The strictly financial part of the calculation is important, but personal cost of volatility may be even more important for those in a position to choose to rent or buy. I suggest it should also give pause to those who plan to build extensive social capital somewhere long term, but continue to rent.

I view real estate ownership as a personal hedge. As we’ve seen in San Francisco from displacement of those in less lucrative sectors, rent that floats exposes you directly to the prosperity — and inflation — of all sectors in a region: in the future, that sector may not be your own. Property taxes expose you to this effect, but it is attenuated in magnitude (doubly so by California’s Prop 13). The inflation of rents rendering your employment in a sector in a place obsolete is not so important if you can pick up and move, but it can prove socially expensive (and not priced in) if you have roots, are a contributor to civil society and/or have children. I feel badly for lifetime-renters-by-necessity those whose social capital is wiped out by these fluctuations without any compensation.

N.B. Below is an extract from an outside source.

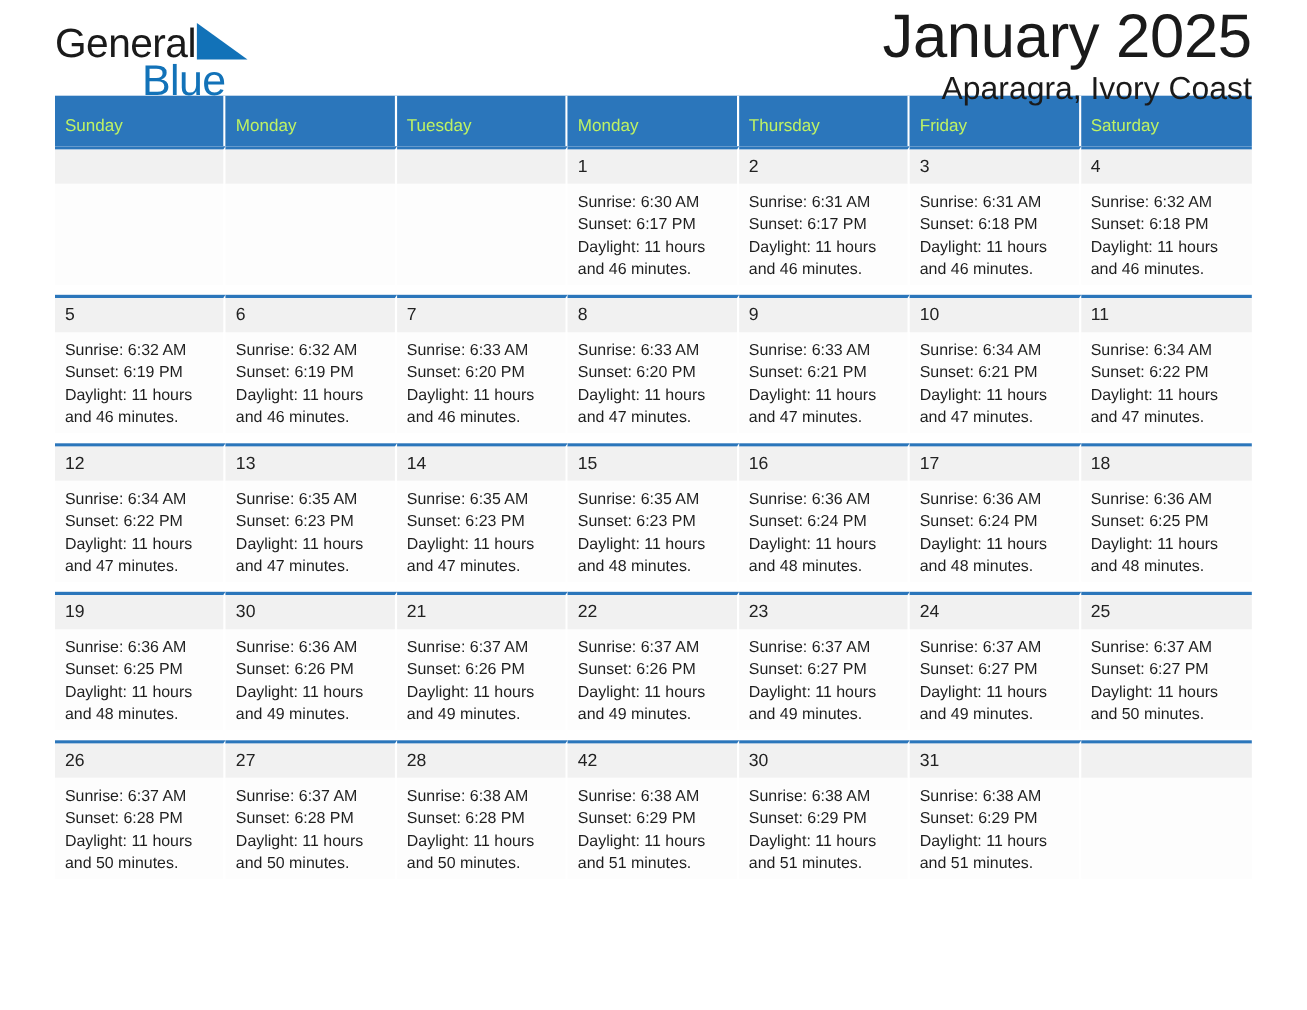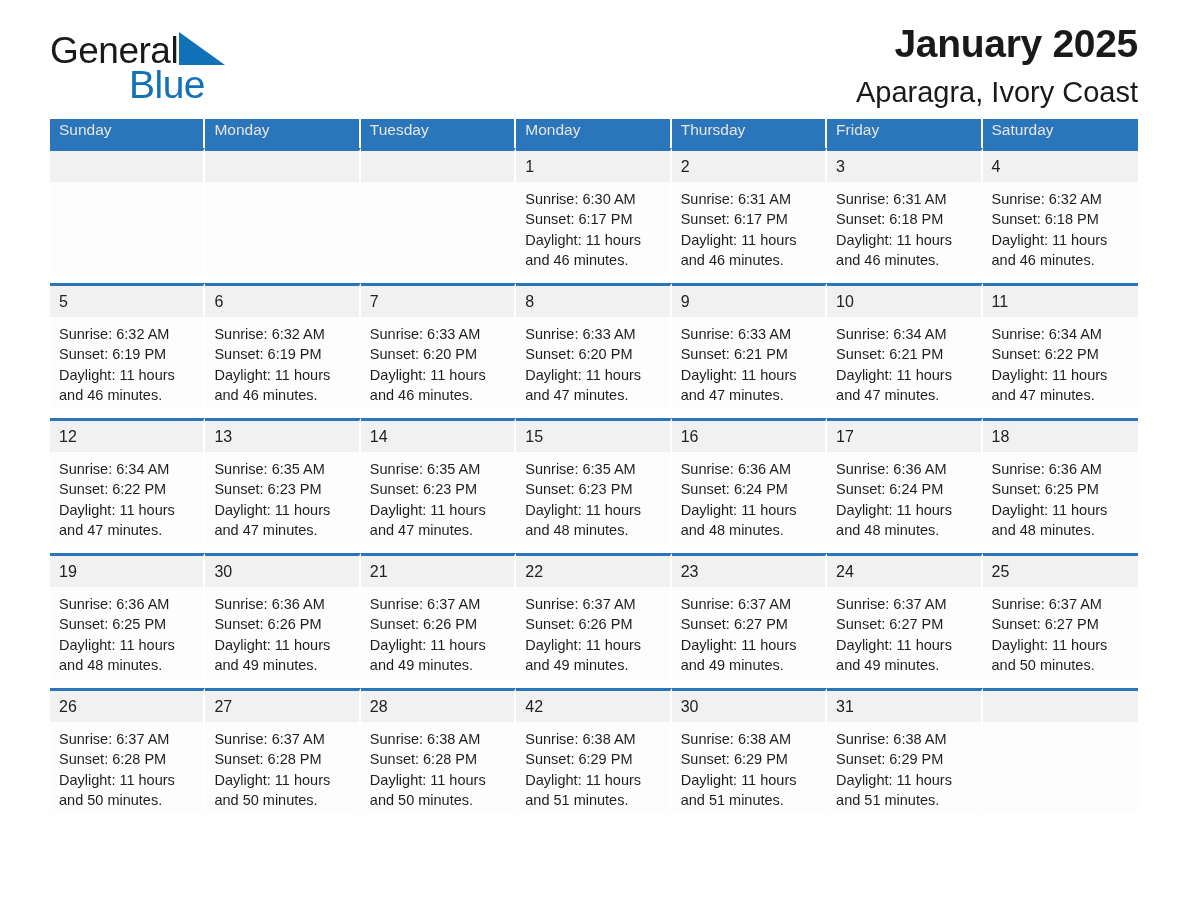"General" .topbar { align-items: center -> flex-start; height: 119px -> 87px }
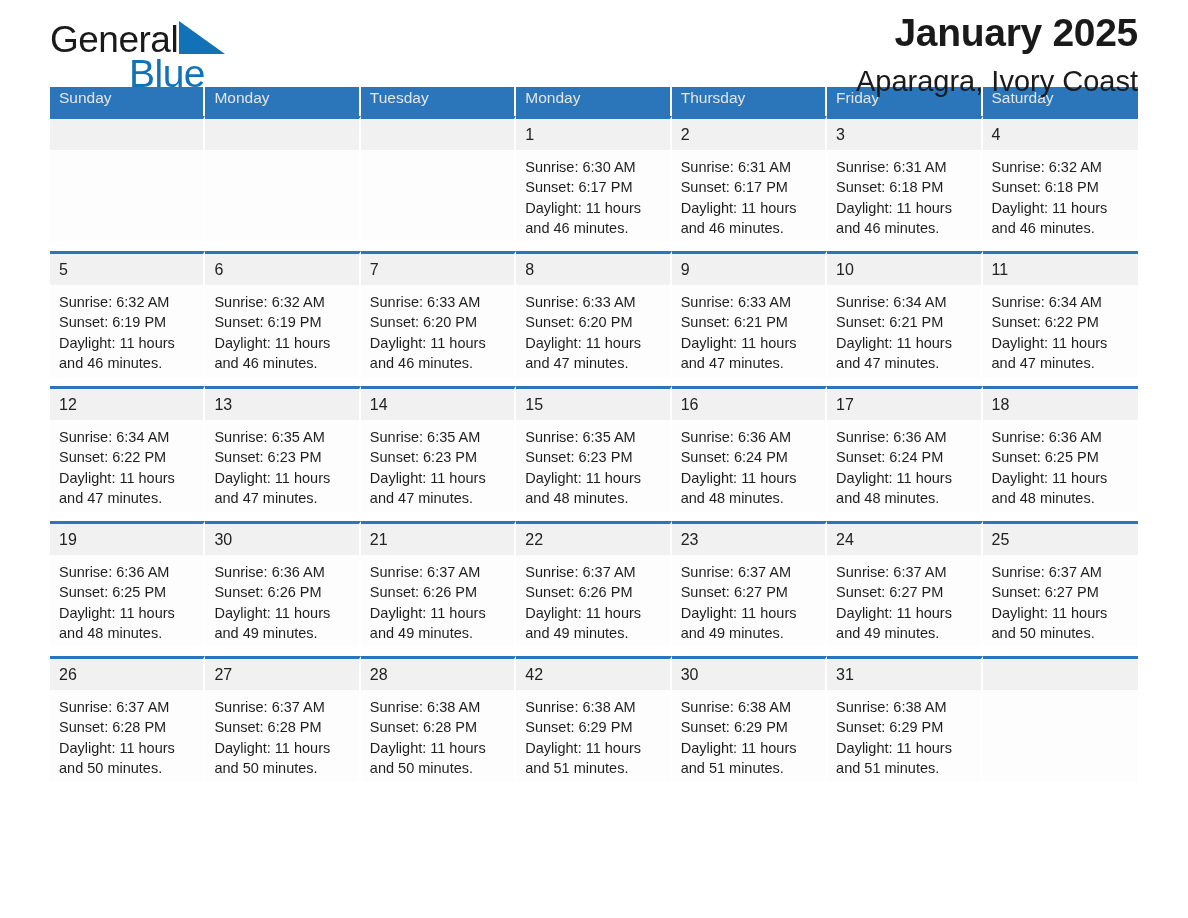"January 2025" .month-title { font-size: 39px -> 56px; font-weight: 700 -> 400 }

As I see it, buying reduces the cross section of your outgoing flows to more radical local fluctuations, binding it to fixed or more moderate internationally-floating indicators (like ten-year treasuries, or LIBOR).

Notably, no major family outgoing flow is so volatile: groceries have similar costs nationwide. Many other goods are globalized, have substitute options, and little friction: housing stands out as the big exception.